_REQUEST_:
Where the string "input" shows up in a line of the records, copy that line.

[Machine-readable electronics designs]

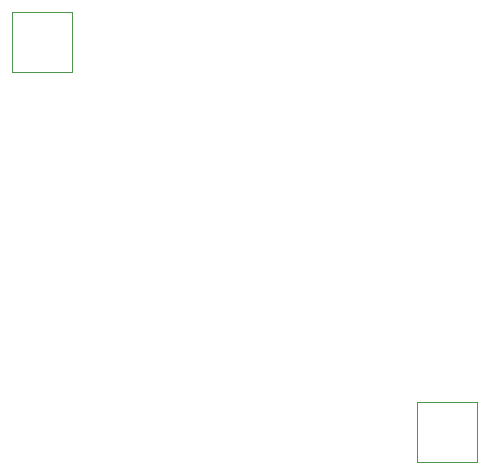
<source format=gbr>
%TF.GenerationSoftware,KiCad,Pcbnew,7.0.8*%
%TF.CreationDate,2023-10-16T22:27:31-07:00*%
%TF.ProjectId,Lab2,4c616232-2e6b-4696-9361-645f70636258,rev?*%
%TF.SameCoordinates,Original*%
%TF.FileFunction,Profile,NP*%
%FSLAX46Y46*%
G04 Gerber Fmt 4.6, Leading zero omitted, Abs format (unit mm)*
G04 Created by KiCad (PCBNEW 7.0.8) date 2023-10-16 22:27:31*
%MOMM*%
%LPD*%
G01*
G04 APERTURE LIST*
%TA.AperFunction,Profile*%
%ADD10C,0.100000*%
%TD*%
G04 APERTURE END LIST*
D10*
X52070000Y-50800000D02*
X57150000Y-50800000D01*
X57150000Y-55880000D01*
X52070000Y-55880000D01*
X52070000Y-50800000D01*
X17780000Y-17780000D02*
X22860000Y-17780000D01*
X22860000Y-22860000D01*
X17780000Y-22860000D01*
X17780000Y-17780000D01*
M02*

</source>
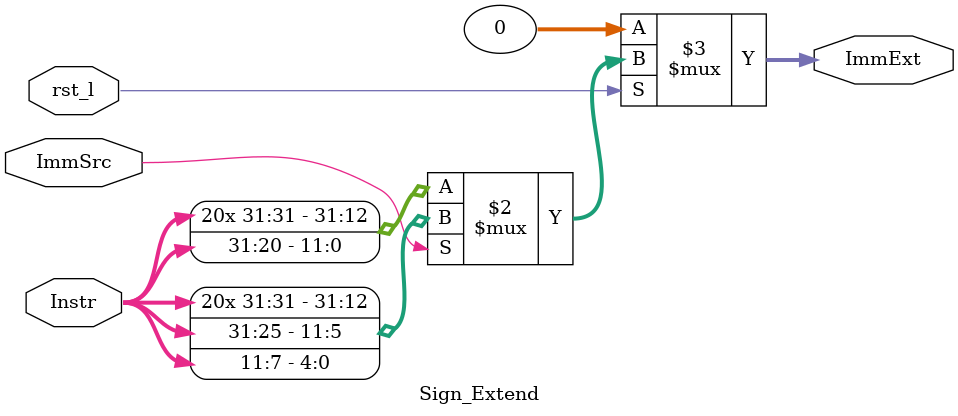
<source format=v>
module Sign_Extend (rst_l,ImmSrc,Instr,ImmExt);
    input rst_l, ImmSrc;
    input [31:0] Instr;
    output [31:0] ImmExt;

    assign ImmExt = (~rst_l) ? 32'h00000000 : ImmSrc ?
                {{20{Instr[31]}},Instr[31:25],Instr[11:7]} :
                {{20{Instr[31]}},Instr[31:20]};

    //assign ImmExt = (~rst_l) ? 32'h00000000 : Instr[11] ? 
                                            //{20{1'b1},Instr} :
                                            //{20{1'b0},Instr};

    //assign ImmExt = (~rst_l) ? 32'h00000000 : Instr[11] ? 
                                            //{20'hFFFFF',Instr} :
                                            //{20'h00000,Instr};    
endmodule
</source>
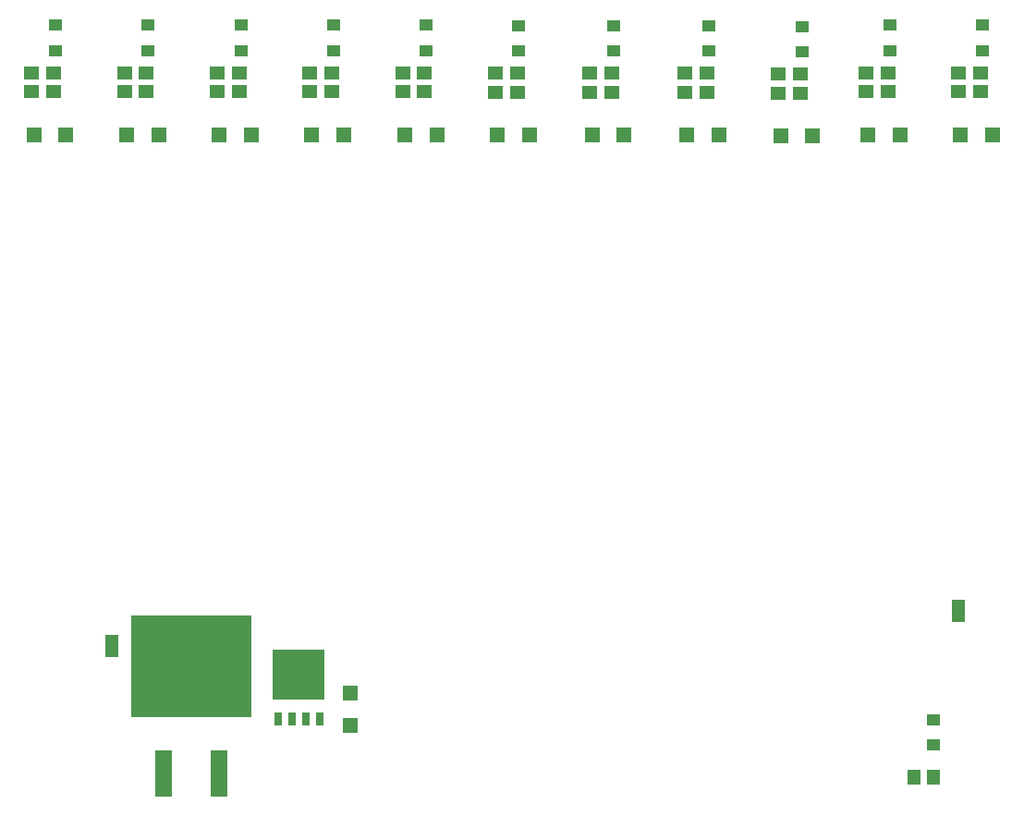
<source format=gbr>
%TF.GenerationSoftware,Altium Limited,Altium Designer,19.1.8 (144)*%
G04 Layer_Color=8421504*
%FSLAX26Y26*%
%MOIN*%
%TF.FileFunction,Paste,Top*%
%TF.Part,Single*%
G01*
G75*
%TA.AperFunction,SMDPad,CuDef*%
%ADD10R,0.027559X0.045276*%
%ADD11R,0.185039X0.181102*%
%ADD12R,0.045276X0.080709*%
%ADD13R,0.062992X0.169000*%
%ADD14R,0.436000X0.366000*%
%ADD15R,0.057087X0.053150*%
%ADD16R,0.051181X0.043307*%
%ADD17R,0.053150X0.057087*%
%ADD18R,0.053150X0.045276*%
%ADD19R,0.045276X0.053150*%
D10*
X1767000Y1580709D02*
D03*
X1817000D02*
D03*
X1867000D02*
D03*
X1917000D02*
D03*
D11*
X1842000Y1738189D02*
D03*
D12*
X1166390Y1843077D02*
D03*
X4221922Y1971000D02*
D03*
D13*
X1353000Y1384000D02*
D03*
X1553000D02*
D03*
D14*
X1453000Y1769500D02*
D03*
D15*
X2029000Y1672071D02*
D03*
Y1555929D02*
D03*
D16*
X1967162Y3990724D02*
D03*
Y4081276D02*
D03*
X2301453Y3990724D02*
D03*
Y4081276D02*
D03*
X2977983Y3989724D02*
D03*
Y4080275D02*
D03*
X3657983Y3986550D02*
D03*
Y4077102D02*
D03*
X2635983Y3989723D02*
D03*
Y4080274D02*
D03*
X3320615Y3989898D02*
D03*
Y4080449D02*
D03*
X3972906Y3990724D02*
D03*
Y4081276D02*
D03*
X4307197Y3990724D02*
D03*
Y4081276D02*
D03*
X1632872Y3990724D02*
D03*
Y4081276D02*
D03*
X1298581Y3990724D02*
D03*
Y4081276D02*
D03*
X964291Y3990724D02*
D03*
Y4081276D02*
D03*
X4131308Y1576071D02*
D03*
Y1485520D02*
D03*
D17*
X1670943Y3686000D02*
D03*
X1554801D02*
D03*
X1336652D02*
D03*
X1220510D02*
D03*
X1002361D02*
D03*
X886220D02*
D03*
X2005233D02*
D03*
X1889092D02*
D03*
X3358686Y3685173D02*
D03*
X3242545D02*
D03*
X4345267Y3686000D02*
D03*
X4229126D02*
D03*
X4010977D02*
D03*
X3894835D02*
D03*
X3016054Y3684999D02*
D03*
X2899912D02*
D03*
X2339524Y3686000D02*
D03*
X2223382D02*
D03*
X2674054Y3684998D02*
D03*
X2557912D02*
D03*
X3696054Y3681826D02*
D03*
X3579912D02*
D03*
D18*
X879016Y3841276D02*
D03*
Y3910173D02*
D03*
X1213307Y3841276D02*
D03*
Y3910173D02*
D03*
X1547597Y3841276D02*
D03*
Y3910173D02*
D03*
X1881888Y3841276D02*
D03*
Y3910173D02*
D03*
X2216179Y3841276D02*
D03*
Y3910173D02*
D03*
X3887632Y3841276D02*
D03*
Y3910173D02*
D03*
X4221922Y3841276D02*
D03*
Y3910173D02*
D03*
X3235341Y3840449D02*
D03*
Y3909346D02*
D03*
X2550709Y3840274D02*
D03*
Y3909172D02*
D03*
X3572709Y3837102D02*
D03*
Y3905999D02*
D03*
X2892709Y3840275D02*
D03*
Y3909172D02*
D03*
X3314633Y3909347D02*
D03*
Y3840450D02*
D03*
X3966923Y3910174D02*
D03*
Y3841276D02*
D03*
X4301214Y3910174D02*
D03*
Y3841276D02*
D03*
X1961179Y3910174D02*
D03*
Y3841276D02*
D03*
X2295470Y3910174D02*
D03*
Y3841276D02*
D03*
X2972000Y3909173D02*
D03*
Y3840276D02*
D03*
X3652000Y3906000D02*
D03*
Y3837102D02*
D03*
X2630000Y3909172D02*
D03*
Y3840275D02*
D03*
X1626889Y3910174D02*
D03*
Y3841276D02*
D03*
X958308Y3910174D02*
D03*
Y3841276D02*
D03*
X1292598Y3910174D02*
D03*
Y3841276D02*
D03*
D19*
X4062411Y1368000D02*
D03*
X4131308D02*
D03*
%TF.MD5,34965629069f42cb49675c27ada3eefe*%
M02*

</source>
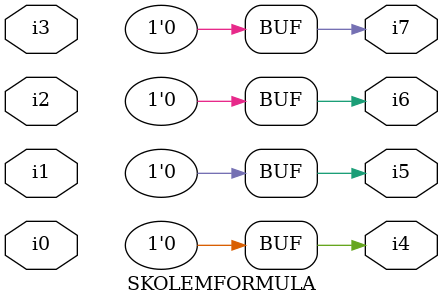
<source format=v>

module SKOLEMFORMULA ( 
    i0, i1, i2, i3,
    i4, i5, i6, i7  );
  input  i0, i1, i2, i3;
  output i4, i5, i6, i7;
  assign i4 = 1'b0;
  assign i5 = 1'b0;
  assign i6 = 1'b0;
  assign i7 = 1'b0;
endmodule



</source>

_EXERCISE RESPONSE_:
    input rst_l, ImmSrc;
    input [31:0] Instr;
  input  i0, i1, i2, i3;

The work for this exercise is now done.